The authors treated the patient with prednisone over a 4-month period
with gradual improvement but with only partial resolution of the sagging
brain and dural enhancement.
We have reported two analogous cases of SIH [2, 3] presenting with
stupor and obtundation who also had the brain MR features characteristic
of SIH. In both cases, intrathecal lumbar saline infusion dramatically
relieved the encephalopathy. Multiple blood patches were carried out in
both patients, and in one case surgical closure of the arachnoid cyst
proved necessary.
We recommend that patients with SIH should have spinal MR imaging and
contrast myelography to search for arachnoid cysts or other fistulas that
commonly underlie SIH, unless they have responded to epidural blood
patches. Dural biopsies are not rewarding in patients with characteristic
clinical and radiological features of SIH. While steroid therapy may be
helpful, it does not treat the leak, which argues against its use as a
primary therapy. Large volume lumbar epidural blood patches (25-40 ml as
tolerated) are first therapy unless severe brain sagging and obtundation
indicate a need for intrathecal saline infusion using preservative-free
buffered normal saline prior to searching for the site of the leak. The
patient's head and trunk should be lowered for at least 5 minutes
immediately after the injection to allow the blood to move to upper spinal
levels. Large subdural effusions may demand surgical drainage. Small
effusions disappear when CSF volume is restored.
References:
1. Hong M, Shah GV, Adams KM, Turner RS, Foster NL. Spontaneous
intracranial hypotension causing reversible frontotemporal dementia.

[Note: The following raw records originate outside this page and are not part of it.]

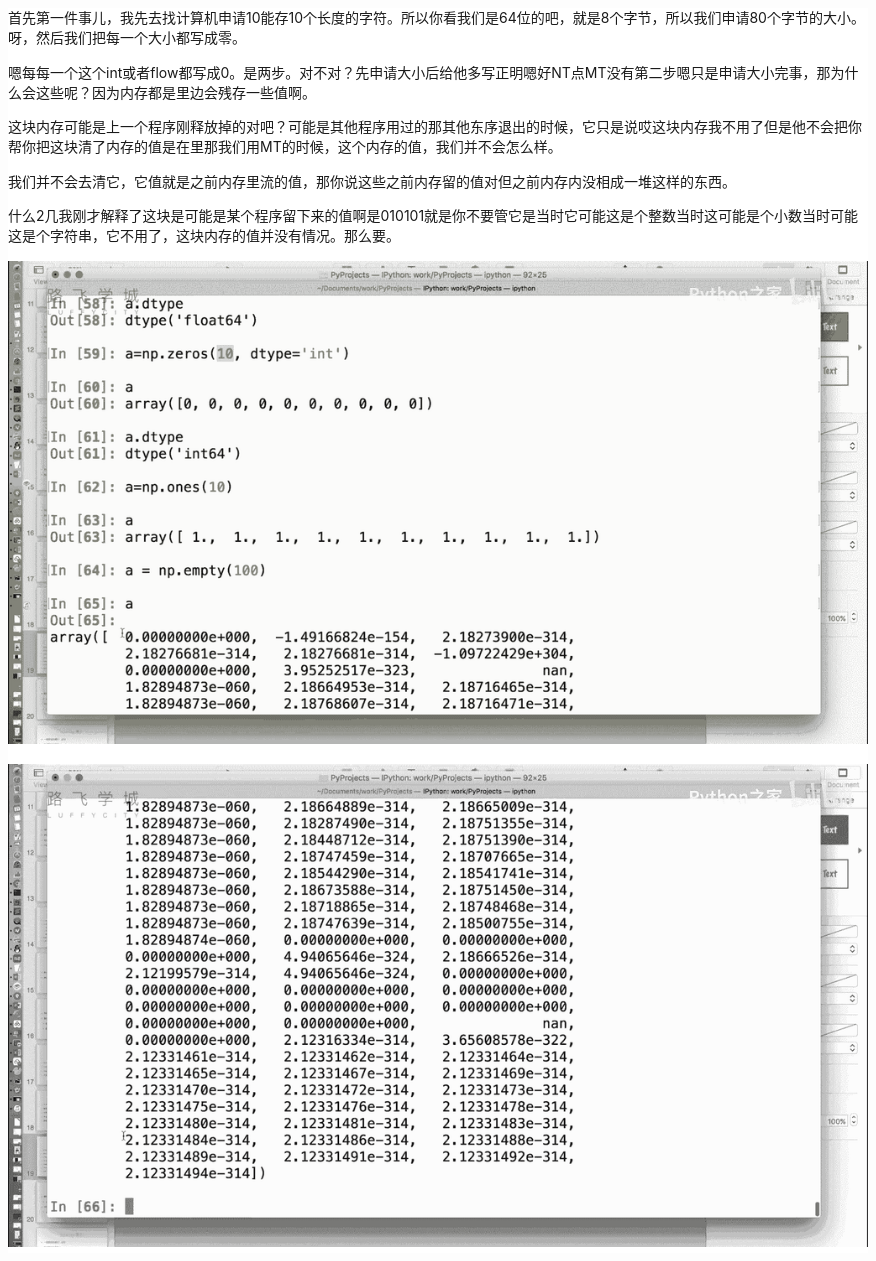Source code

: 首先第一件事儿，我先去找计算机申请10能存10个长度的字符。所以你看我们是64位的吧，就是8个字节，所以我们申请80个字节的大小。呀，然后我们把每一个大小都写成零。

嗯每每一个这个int或者flow都写成0。是两步。对不对？先申请大小后给他多写正明嗯好NT点MT没有第二步嗯只是申请大小完事，那为什么会这些呢？因为内存都是里边会残存一些值啊。

这块内存可能是上一个程序刚释放掉的对吧？可能是其他程序用过的那其他东序退出的时候，它只是说哎这块内存我不用了但是他不会把你帮你把这块清了内存的值是在里那我们用MT的时候，这个内存的值，我们并不会怎么样。

我们并不会去清它，它值就是之前内存里流的值，那你说这些之前内存留的值对但之前内存内没相成一堆这样的东西。

什么2几我刚才解释了这块是可能是某个程序留下来的值啊是010101就是你不要管它是当时它可能这是个整数当时这可能是个小数当时可能这是个字符串，它不用了，这块内存的值并没有情况。那么要。



![](img/3d9ef5d266b1a1cb8e9935bb8b96cb3a_7.png)

![](img/3d9ef5d266b1a1cb8e9935bb8b96cb3a_8.png)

Neurology 2002;58:1285-1287.
2. Pleasure SJ, Abosch A, Friedman J, Ko N, Barbaro N, Dillon W,
Fishman RA, Poncelet AN. Spontaneous intracranial hypotension resulting in
stupor caused by diencephalic compression. Neurology 1998;50:1854-1857.
3. Binder DK, McDermott MW, Dillon WP, Fishman RA, Berger MS, Schmidt
MH. Intrathecal saline infusion in the treatment of obtundation associated
with spontaneous intracranial hypotension. Neurosurgery (in press 2002).